▶ [Aim of the task]
Print the whole listing again exactly, keeping no pictures in it.

▶ [Information supplied]
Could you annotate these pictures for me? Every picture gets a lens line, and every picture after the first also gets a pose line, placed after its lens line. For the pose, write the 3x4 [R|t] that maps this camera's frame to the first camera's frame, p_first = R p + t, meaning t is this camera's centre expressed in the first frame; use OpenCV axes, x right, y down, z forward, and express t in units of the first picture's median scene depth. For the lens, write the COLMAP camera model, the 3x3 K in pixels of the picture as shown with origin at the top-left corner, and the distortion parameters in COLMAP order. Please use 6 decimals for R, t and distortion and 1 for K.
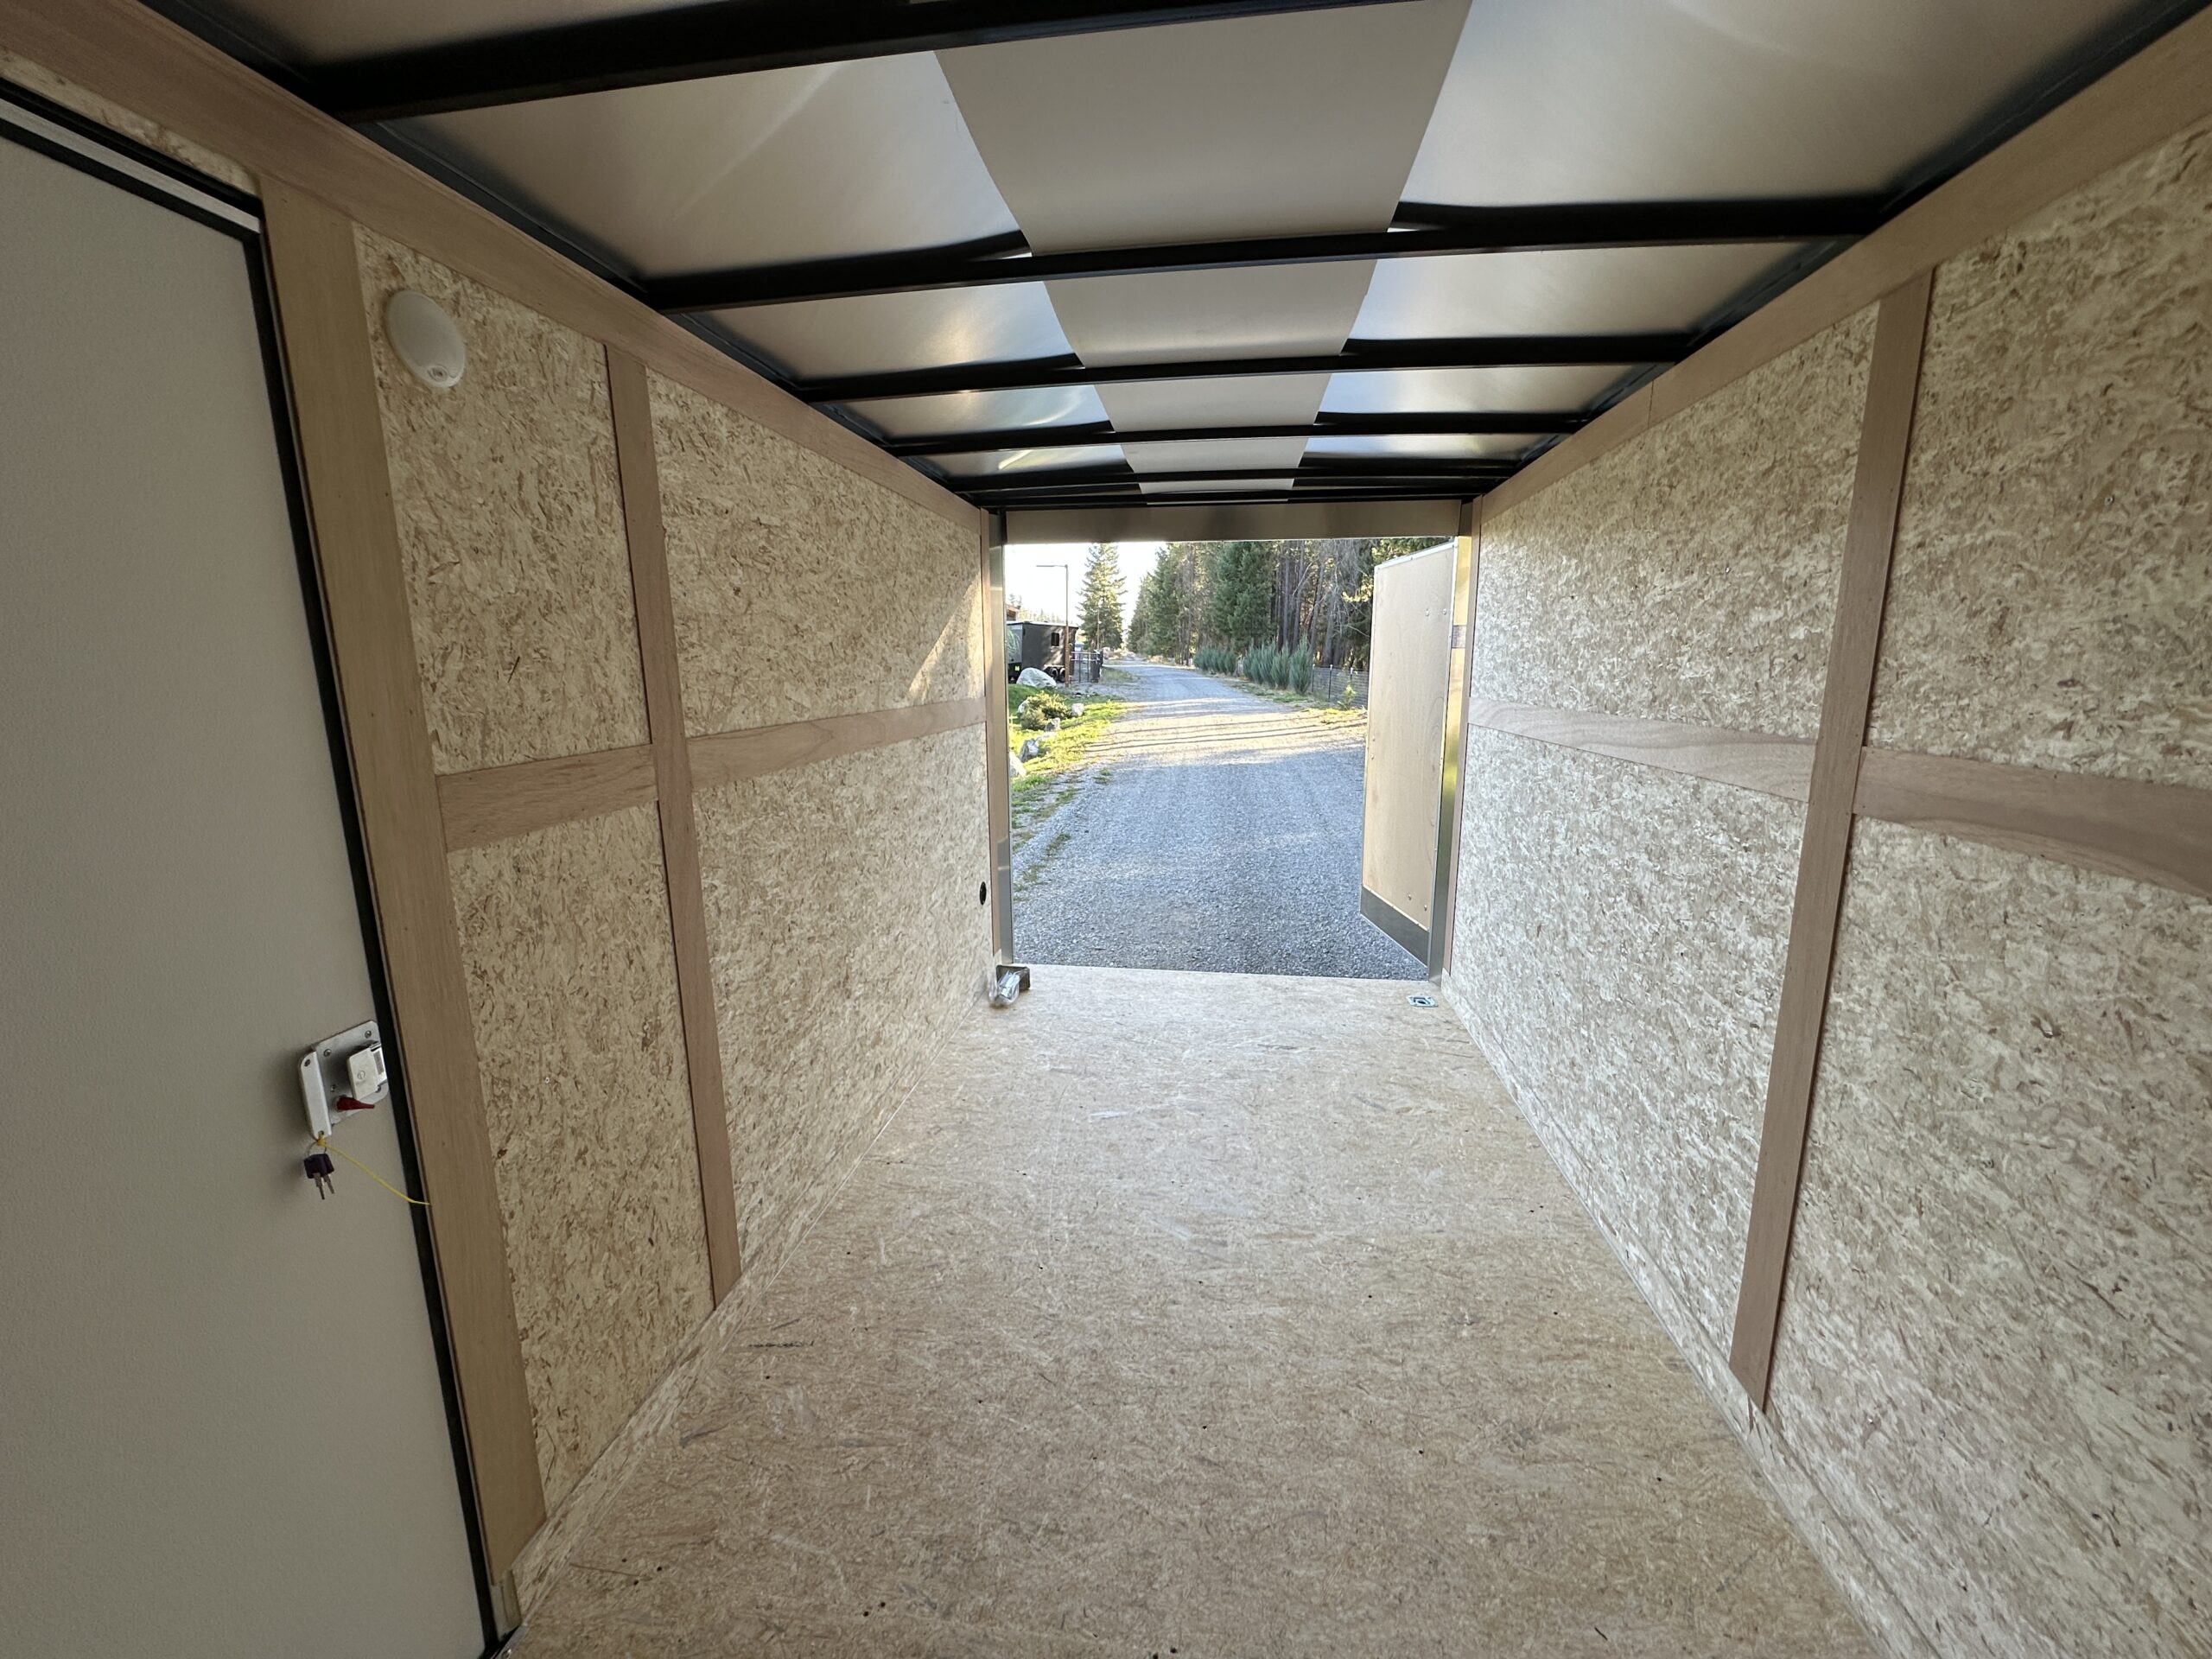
lens RADIAL K [[881.7, 0, 1107.1], [0, 881.7, 831.0], [0, 0, 1]] dist [-0.003486, 0.000646]
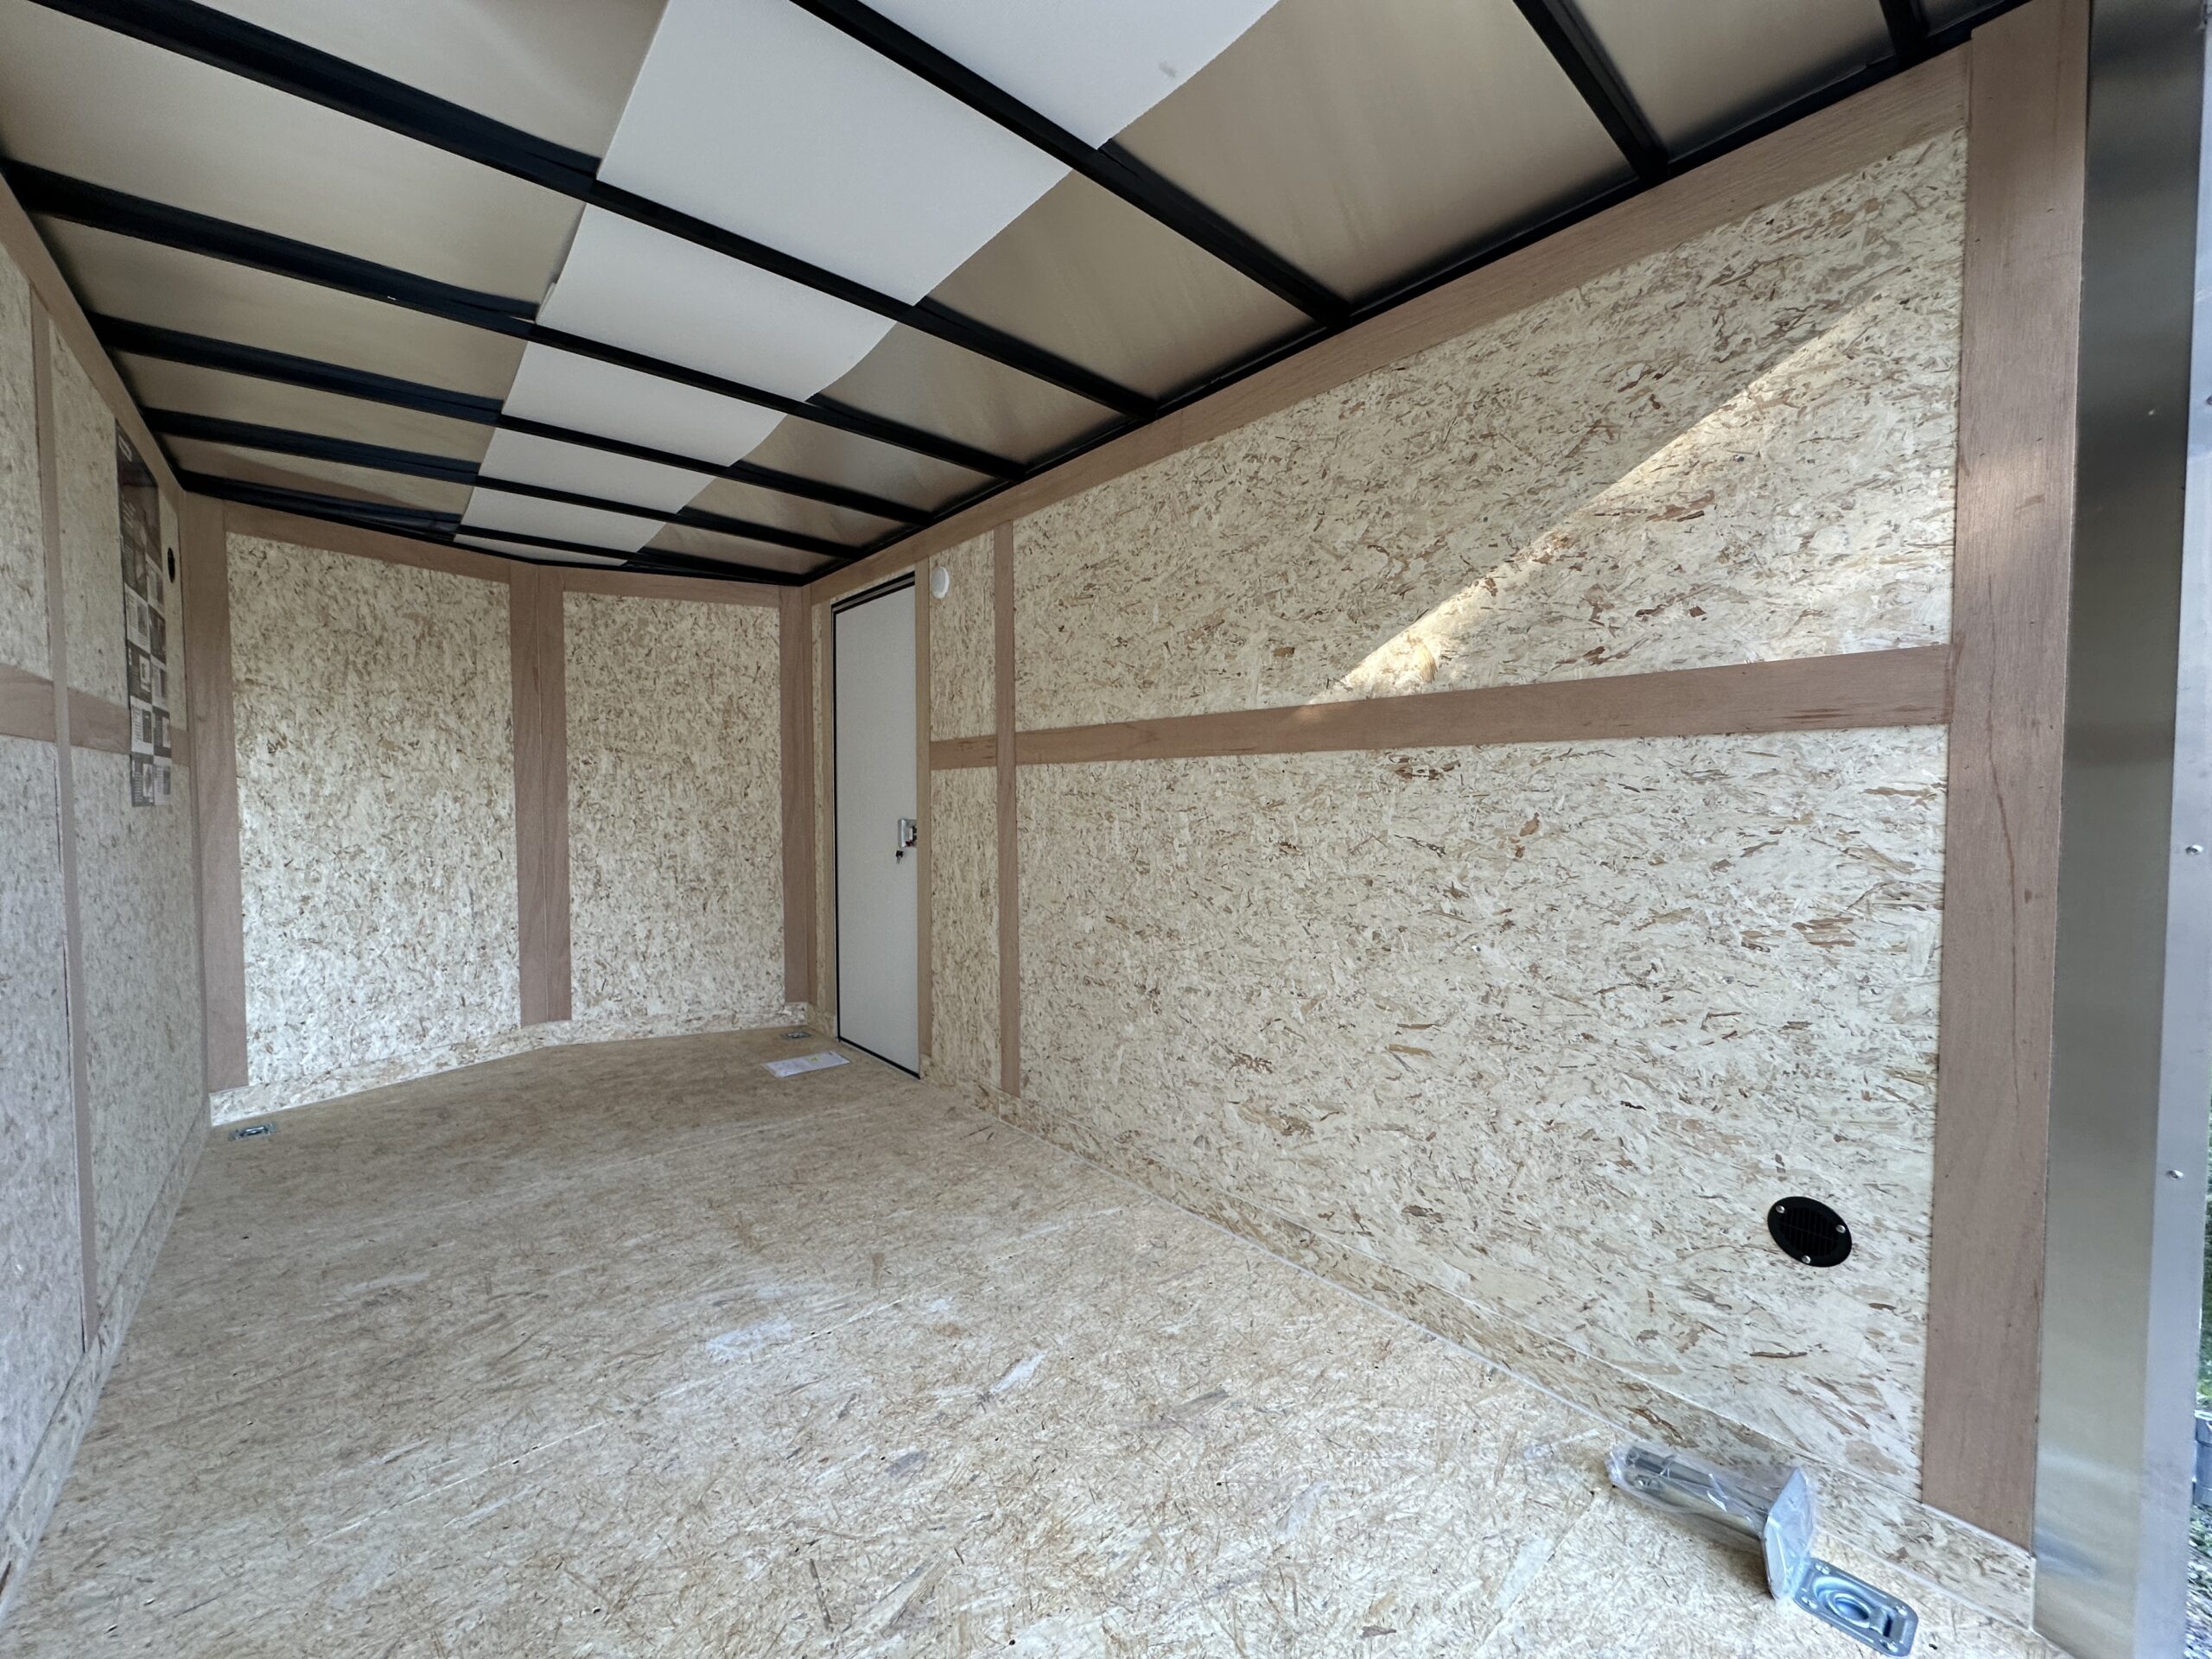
lens RADIAL K [[881.7, 0, 1107.1], [0, 881.7, 831.0], [0, 0, 1]] dist [-0.003486, 0.000646]
pose [[-0.664332, 0.044399, -0.746117, 0.666128], [-0.129932, 0.976176, 0.173779, -0.242115], [0.736057, 0.212391, -0.642736, 2.303543]]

▶ [Written answer]
Could you annotate these pictures for me? Every picture gets a lens line, and every picture after the first also gets a pose line, placed after its lens line. For the pose, write the 3x4 [R|t] that maps this camera's frame to the first camera's frame, p_first = R p + t, meaning t is this camera's centre expressed in the first frame; use OpenCV axes, x right, y down, z forward, and express t in units of the first picture's median scene depth. For the lens, write the COLMAP camera model, the 3x3 K in pixels of the picture as shown with origin at the top-left corner, and the distortion parameters in COLMAP order. Please use 6 decimals for R, t and distortion and 1 for K.
lens RADIAL K [[881.7, 0, 1107.1], [0, 881.7, 831.0], [0, 0, 1]] dist [-0.003486, 0.000646]
lens RADIAL K [[881.7, 0, 1107.1], [0, 881.7, 831.0], [0, 0, 1]] dist [-0.003486, 0.000646]
pose [[-0.664332, 0.044399, -0.746117, 0.666128], [-0.129932, 0.976176, 0.173779, -0.242115], [0.736057, 0.212391, -0.642736, 2.303543]]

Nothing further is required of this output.